Estimating crowd sizes with mobile phones and Twitter
The use of mobile phones and Twitter can offer accurate estimates of crowd sizes, according to new findings from the Data Science Lab at the Warwick Business School.
Federico Botta, Suzy Moat and Tobias Preis of Warwick Business School analysed Twitter and mobile phone data from Milan, Italy, and found that they could estimate attendance numbers for football matches at the San Siro stadium, as well as the number of people at Linate Airport at any given time.
Their research, published in Royal Society Open Science today, could be of value in a range of emergency situations, such as evacuations and crowd disasters.
"Measuring crowd size is a difficult task, as the hugely varying estimates we see of the number of people at protests underline," Botta begins. "Given that most people now carry a mobile phone with them, we wondered if we could measure the number of people in a given location simply by analysing data on usage of these mobile phones.
"We found that this automatically generated data provides an excellent basis for estimating the size of a crowd," Botta says. "Quick and accurate measurements of crowd size could be of vital use for police and other authorities charged with avoiding crowd disasters."
In the paper, Quantifying crowd size with mobile phone and Twitter data, the scientists analysed two months of both Twitter data and mobile phone data from Milan, from November 1 to December 31, 2013. The mobile phone activity dataset was provided by Telecom Italia and reflects both the volume of outgoing and incoming calls and text messages, as well as the number of active internet connections. Both datasets make it possible for the scientists to determine not only when mobile phones were active, but where their users were.
Remarkably, they found that the size of spikes in Twitter and mobile phone activity allowed them to estimate the number of attendees at football matches in the San Siro stadium, home of AC Milan and Internazionale.
"We plotted mobile phone calls, Twitter and SMS activity in the geographical area in which the San Siro is located and in all three we observed 10 distinct spikes," Tobias Preis, Associate Professor of Behavioural Science and Finance, says. "We found that the dates these spikes occurred coincided exactly with the dates on which the 10 football matches took place in the stadium.
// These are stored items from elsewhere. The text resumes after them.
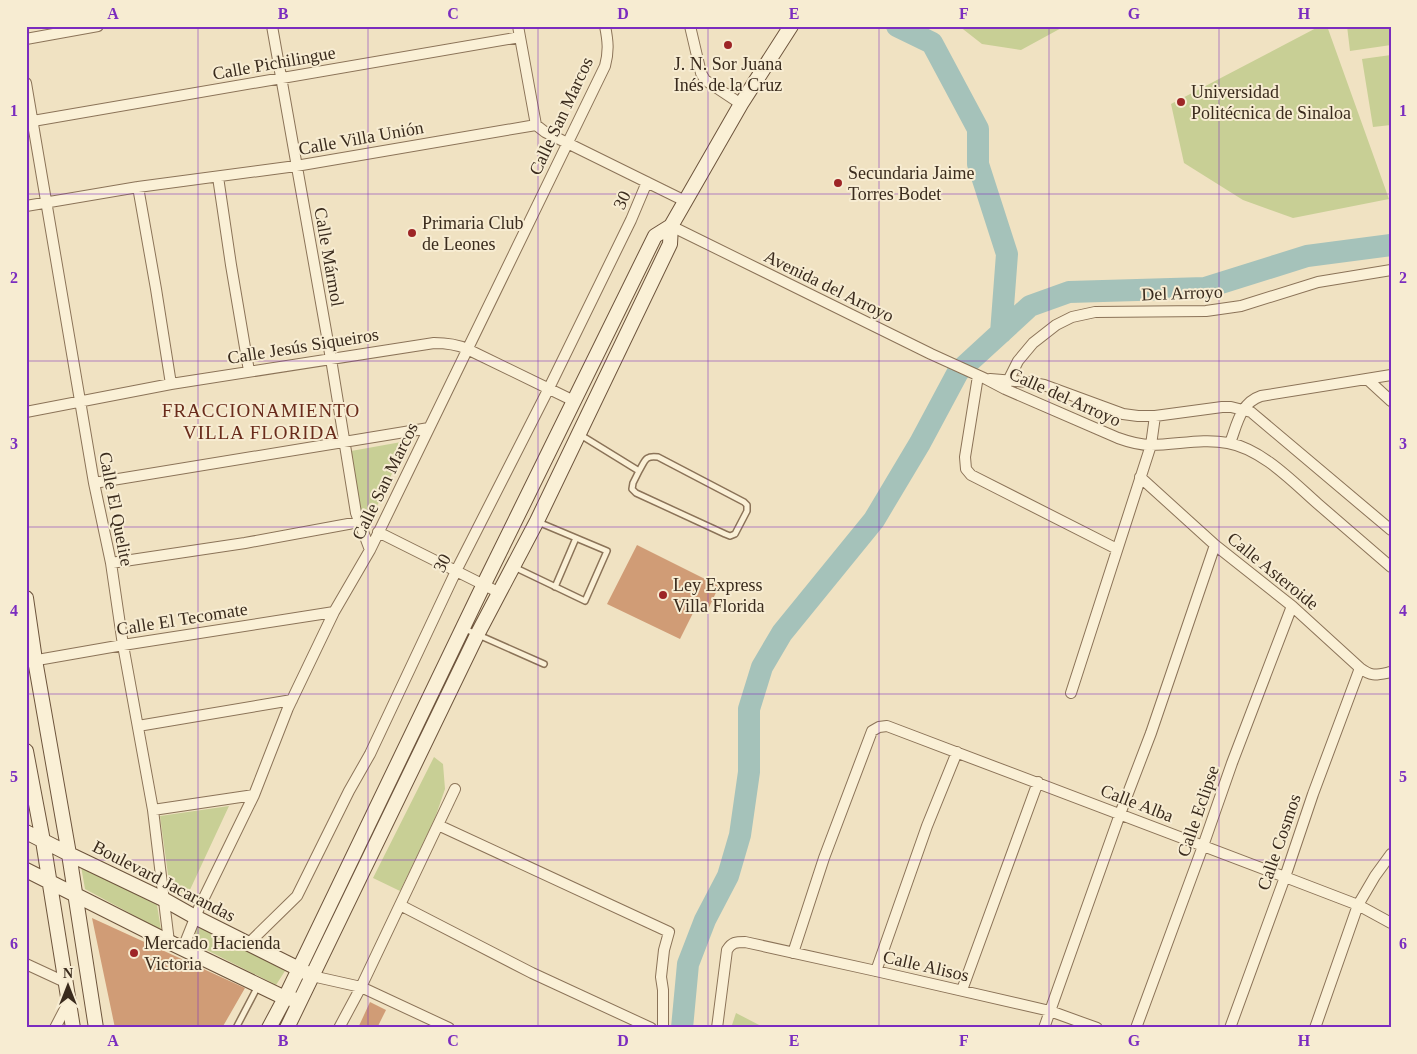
<svg xmlns="http://www.w3.org/2000/svg" width="1417" height="1054" font-family="Georgia,serif">
<style>
.green{fill:#c8cf95}
.lines{fill:none;stroke-linecap:round;stroke-linejoin:round}
.river{stroke:#a5c2ba;stroke-width:22}
.building{fill:#d09c76}
.lane-casing{stroke:#8b7358;stroke-width:8}
.street-casing{stroke:#8b7358;stroke-width:12}
.secondary-casing{stroke:#6d543c;stroke-width:16}
.lane{stroke:#faf0d6;stroke-width:5}
.street{stroke:#faf0d6;stroke-width:10}
.secondary{stroke:#faf0d6;stroke-width:14}
.grid{fill:none;stroke:#7b2cbf;stroke-width:1;stroke-opacity:0.55}
.poi-dot{fill:#9d2526;stroke:#f7ecd2;stroke-width:2}
.labels{text-anchor:middle;stroke-width:4;stroke-linejoin:round;paint-order:stroke}
.street-label{font-size:18px;fill:#3a2b1d;stroke:#f7ecd2}
.poi-label{font-size:18px;fill:#3a2b1d;stroke:#f7ecd2;text-anchor:start}
.neighbourhood-label{font-size:19px;letter-spacing:1px;fill:#692b1b;stroke:#f7ecd2}
.neatline{fill:none;stroke:#7b2cbf;stroke-width:2}
.grid-label{font-size:16px;text-anchor:middle;font-weight:bold;fill:#7b2cbf}
</style>
<rect width="100%" height="100%" fill="#f0e2c2"/>
<!-- green -->
<path class="green" d="M 959,26 L 1065,26 L 1021,50 L 982,44 Z
M 1320,26 L 1327,26 L 1389,199 L 1293,218 L 1243,200 L 1184,163 L 1171,104 Z
M 1347,26 L 1391,26 L 1391,45 L 1350,51 Z
M 1391,55 L 1391,125 L 1373,127 L 1362,59 Z
M 407,441 L 372,517 L 361,515 L 351,451 Z
M 434,757 L 443,764 L 445,789 L 435,818 L 400,891 L 373,878 Z
M 229,806 L 188,894 L 170,889 L 160,816 Z
M 81,866 L 157,905 L 161,930 L 85,889 Z
M 198,924 L 285,971 L 276,985 L 193,943 Z
M 736,1013 L 765,1028 L 731,1028 Z"/>
<g class="lines">
<!-- river -->
<path class="river" d="M 897,26 L 932,43 L 978,129 L 978,164 L 1007,254 L 1001,333
M 682,1028 L 688,964 L 705,920 L 728,876 L 740,835 L 749,772 L 749,709 L 762,667 L 782,633 L 874,520 L 920,443 L 958,372 L 1030,306 L 1069,292 L 1205,288 L 1307,256 L 1391,245"/>
</g>
<!-- building -->
<path class="building" d="M 637,545 L 719,586 L 706,614 L 695,609 L 680,639 L 607,604 Z
M 92,918 L 245,988 L 222,1028 L 115,1028 Z
M 370,1002 L 386,1010 L 377,1028 L 358,1028 Z"/>
<g class="lines">
<defs>
<path id="lane" d="M 579,434 L 639,471 C 645,461 645,455 658,457 L 744,502 L 747,505 L 747,511 L 735,534 L 730,536 L 725,534 L 636,493 L 632,489 L 633,483 L 639,471
M 514,567 L 585,601 L 607,551 L 538,522
M 555,587 L 576,538
M 465,629 L 544,664
M 236,1028 L 258,986"/>
<path id="street" d="M 272,26 L 331,359 L 356,513 L 370,550
M 518,26 L 536,125
M 690,26 L 701,73 L 705,80 L 741,104
M 26,39 L 98,26
M 26,83 L 94,483 L 111,563 L 123,645 L 153,810 L 169,942
M 33,121 L 520,37
M 218,177 L 231,265 L 249,371
M 138,187 L 156,289 L 171,384
M 26,206 L 138,187 L 296,166 L 536,125 L 545,132 L 685,201
M 671,226 L 931,354 L 986,379 L 1005,389 L 1118,438 C 1129,442 1140,445 1151,445 C 1177,445 1202,438 1228,443 C 1262,449 1293,482 1318,504 C 1342,525 1367,546 1391,567
M 978,376 L 965,457 L 966,469 L 971,475 L 1117,549
M 990,379 L 1028,382 L 1044,385 L 1123,414 L 1138,416 L 1155,416 L 1222,407 L 1231,407 L 1251,412 L 1391,530
M 1367,379 L 1391,401
M 1006,385 L 1018,361 L 1033,343 L 1056,325 L 1072,317 L 1095,312 L 1206,311 L 1241,306 L 1318,282 L 1391,270
M 26,412 L 171,384 L 434,343 C 446,343 456,344 467,349 L 574,401
M 1230,443 C 1237,425 1240,403 1261,396 L 1391,375
M 1140,477 L 1215,545 L 1292,606 L 1360,668 C 1372,677 1376,675 1391,672
M 94,483 L 429,428
M 378,532 L 500,593
M 111,563 L 245,543 L 359,522
M 26,662 L 123,645 L 334,612
M 1071,693 L 1151,445 L 1155,416
M 138,726 L 292,700
M 153,810 L 254,795
M 438,825 L 669,932 L 664,950 L 661,977 L 663,990 L 663,1028
M 400,905 L 532,973 L 651,1028
M 248,944 L 297,896 L 349,791 L 370,754 L 456,571 L 549,388 L 631,220 L 647,182
M 183,948 L 199,908 L 254,795 L 288,708 L 334,612 L 370,550 L 605,66 C 609,51 608,41 605,26
M 793,953 L 824,858 L 872,731 L 879,727 L 887,726 L 1285,877 L 1358,905 L 1391,923
M 26,964 L 67,983
M 876,971 L 927,826 L 957,752
M 312,976 L 361,987 L 449,1028
M 962,990 L 1038,782
M 55,1028 L 69,1001
M 339,1028 L 361,987 L 455,789
M 717,1028 L 727,950 C 732,942 736,942 745,942 L 876,971 L 1050,1011 L 1097,1028
M 1044,1028 L 1120,814 L 1151,733 L 1215,545
M 1136,1028 L 1203,846 L 1232,763 L 1292,606
M 1230,1028 L 1285,877 L 1313,794 L 1360,668
M 1315,1028 L 1358,905 L 1375,876 L 1391,854"/>
<path id="secondary" d="M 26,598 L 35,660 L 69,854 L 96,1028
M 26,751 L 43,841 L 73,1028
M 26,832 L 69,854 L 163,899 L 195,917 L 305,972
M 26,870 L 169,942 L 285,998 L 293,999
M 269,1028 L 285,998 L 483,586 L 655,236 L 671,226
M 287,1028 L 477,635 L 537,521 L 670,244 L 671,226 L 741,104 L 791,26"/>
</defs>
<!-- lane casing -->
<use href="#lane" class="lane-casing"/>
<!-- street casing -->
<use href="#street" class="street-casing"/>
<!-- secondary casing -->
<use href="#secondary" class="secondary-casing"/>
<!-- lane -->
<use href="#lane" class="lane"/>
<!-- street -->
<use href="#street" class="street"/>
<!-- secondary -->
<use href="#secondary" class="secondary"/>
</g>
<!-- grid -->
<path class="grid" d="M 198,26 L 198,1028M 368,26 L 368,1028M 538,26 L 538,1028M 708,26 L 708,1028M 879,26 L 879,1028M 1049,26 L 1049,1028M 1219,26 L 1219,1028M 26,194 L 1391,194M 26,361 L 1391,361M 26,527 L 1391,527M 26,694 L 1391,694M 26,860 L 1391,860"/>
<!-- markers -->
<g class="poi-dot">
<circle cx="728" cy="45" r="5"/>
<circle cx="1181" cy="102" r="5"/>
<circle cx="838" cy="183" r="5"/>
<circle cx="412" cy="233" r="5"/>
<circle cx="663" cy="595" r="5"/>
<circle cx="134" cy="953" r="5"/>
</g>
<g class="labels">
<!-- street labels -->
<g class="street-label">
<text transform="translate(274 63) rotate(-10)" y="6">Calle Pichilingue</text>
<text transform="translate(561 116) rotate(-65)" y="6">Calle San Marcos</text>
<text transform="translate(361 138) rotate(-10)" y="6">Calle Villa Unión</text>
<text transform="translate(622 200) rotate(-66)" y="6">30</text>
<text transform="translate(329 257) rotate(80)" y="6">Calle Mármol</text>
<text transform="translate(829 286) rotate(26)" y="6">Avenida del Arroyo</text>
<text transform="translate(1182 293) rotate(-2)" y="6">Del Arroyo</text>
<text transform="translate(303 346) rotate(-9)" y="6">Calle Jesús Siqueiros</text>
<text transform="translate(1065 397) rotate(24)" y="6">Calle del Arroyo</text>
<text transform="translate(385 481) rotate(-64)" y="6">Calle San Marcos</text>
<text transform="translate(116 509) rotate(79)" y="6">Calle El Quelite</text>
<text transform="translate(442 563) rotate(-64)" y="6">30</text>
<text transform="translate(1273 571) rotate(39)" y="6">Calle Asteroide</text>
<text transform="translate(182 619) rotate(-9)" y="6">Calle El Tecomate</text>
<text transform="translate(1137 803) rotate(21)" y="6">Calle Alba</text>
<text transform="translate(1198 811) rotate(-71)" y="6">Calle Eclipse</text>
<text transform="translate(1279 842) rotate(-71)" y="6">Calle Cosmos</text>
<text transform="translate(164 881) rotate(27)" y="6">Boulevard Jacarandas</text>
<text transform="translate(926 966) rotate(13)" y="6">Calle Alisos</text>
</g>
<!-- poi labels -->
<g class="poi-label">
<text x="728" y="70" text-anchor="middle">J. N. Sor Juana<tspan x="728" dy="21">Inés de la Cruz</tspan></text>
<text x="1191" y="98">Universidad<tspan x="1191" dy="21">Politécnica de Sinaloa</tspan></text>
<text x="848" y="179">Secundaria Jaime<tspan x="848" dy="21">Torres Bodet</tspan></text>
<text x="422" y="229">Primaria Club<tspan x="422" dy="21">de Leones</tspan></text>
<text x="673" y="591">Ley Express<tspan x="673" dy="21">Villa Florida</tspan></text>
<text x="144" y="949">Mercado Hacienda<tspan x="144" dy="21">Victoria</tspan></text>
</g>
<!-- neighbourhood labels -->
<g class="neighbourhood-label">
<text x="261" y="417">FRACCIONAMIENTO<tspan x="261" dy="22">VILLA FLORIDA</tspan></text>
</g>
</g>
<!-- border -->
<rect width="1417" height="1054" fill="none" stroke="#f7ecd2" stroke-width="55"/>
<!-- north arrow -->
<g transform="translate(68 986)" stroke="#f7ecd2" stroke-width="4" paint-order="stroke">
<path d="M0-4L9 19L0 12L-9 19Z" fill="#3a2b1d"/>
<text y="-8" font-size="14" font-weight="bold" text-anchor="middle" fill="#3a2b1d">N</text>
</g>
<rect x="28" y="28" width="1362" height="998" class="neatline"/>
<g class="grid-label">
<text x="113" y="19">A</text>
<text x="283" y="19">B</text>
<text x="453" y="19">C</text>
<text x="623" y="19">D</text>
<text x="794" y="19">E</text>
<text x="964" y="19">F</text>
<text x="1134" y="19">G</text>
<text x="1304" y="19">H</text>
<text x="14" y="116">1</text>
<text x="1403" y="116">1</text>
<text x="14" y="283">2</text>
<text x="1403" y="283">2</text>
<text x="14" y="449">3</text>
<text x="1403" y="449">3</text>
<text x="14" y="616">4</text>
<text x="1403" y="616">4</text>
<text x="14" y="782">5</text>
<text x="1403" y="782">5</text>
<text x="14" y="949">6</text>
<text x="1403" y="949">6</text>
<text x="113" y="1046">A</text>
<text x="283" y="1046">B</text>
<text x="453" y="1046">C</text>
<text x="623" y="1046">D</text>
<text x="794" y="1046">E</text>
<text x="964" y="1046">F</text>
<text x="1134" y="1046">G</text>
<text x="1304" y="1046">H</text>
</g>
</svg>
"Furthermore, we noted that the relative sizes of the spikes strongly resembled the official attendance figure for each match. By drawing on historic internet activity in the San Siro, we were able to generate estimates of the number of attendees which fell within 13% of the true value," Preis says
Suzy Moat, Assistant Professor of Behavioural Science, continues, "One of the key challenges we faced was to identify situations for which we had a reliable measurement of the number of people present, against which we could calibrate our method.
"The football stadium at the San Siro was ideal, as football fans need to buy a ticket to attend a match. We found that data on nine football matches was sufficient for us to generate accurate estimates of the number of people attending a 10th match," she says.
"The relationship between data on internet usage and match attendance was strongest of all – perhaps because smartphones automatically check services such as email, without the need for the user to actively intervene."
The researchers also investigated how mobile phone and Twitter usage related to passenger activity at Linate Airport. While exact passenger counts were not available, the researchers estimated the number of people in the airport by assuming passengers arrived two hours before their flight and those landing left an hour after touching down.
Botta says, "Again, we found that the greater phone call and SMS activity corresponded with a larger number of estimated passengers at the airport. Similarly, we discovered that greater internet activity related to a higher estimated number of passengers and the same with Twitter activity.
He says, "The relationships are weaker than those found in the case study at San Siro, but remarkable given the coarse nature of our estimate of the number of passengers.
Preis adds, "Our research provides evidence that accurate estimates of the number of people in a given location at a given time can be extrapolated from mobile phone or Twitter data.
"This shows that data generated through everyday interactions with our mobile phones could be of clear value for a range of business and policy stakeholders, potentially offering an almost instant measurement of the size of crowds," says Botta.